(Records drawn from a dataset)
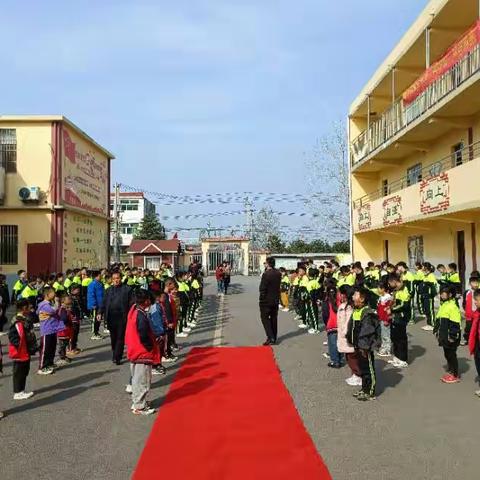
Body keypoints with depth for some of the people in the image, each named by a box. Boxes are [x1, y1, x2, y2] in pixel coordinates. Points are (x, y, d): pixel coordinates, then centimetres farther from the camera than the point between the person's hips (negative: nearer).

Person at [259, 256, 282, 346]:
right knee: (274, 318, 14)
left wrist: (261, 299, -9)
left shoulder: (266, 274, -20)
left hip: (266, 300, -7)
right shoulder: (278, 274, 2)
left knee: (265, 318, 2)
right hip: (276, 300, 7)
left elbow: (262, 288, -18)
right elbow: (278, 286, 10)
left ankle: (270, 337, -8)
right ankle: (274, 338, 21)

_Task requirements_
Reproduce every line of the data above, including the descriptive text and the person boxes, but increase each number in the keypoint triples (the x and y pixel coordinates and the depth values) by 130. Omit the pictures from your reproduction.

_Your response_
Body keypoints with depth for some of the people in the image, each named by a box. Boxes are [x1, y1, x2, y2] in pixel coordinates. Points are (x, y, d): pixel coordinates, then centimetres farther from the camera than the point between the person's hips (negative: nearer).

Person at [259, 256, 282, 346]:
right knee: (404, 448, 144)
left wrist: (391, 429, 121)
left shoulder: (396, 404, 110)
left hip: (396, 430, 123)
right shoulder: (408, 404, 132)
left knee: (395, 448, 132)
right hip: (406, 430, 137)
left elbow: (392, 418, 112)
right elbow: (408, 416, 140)
left ankle: (400, 467, 122)
right ankle: (404, 468, 151)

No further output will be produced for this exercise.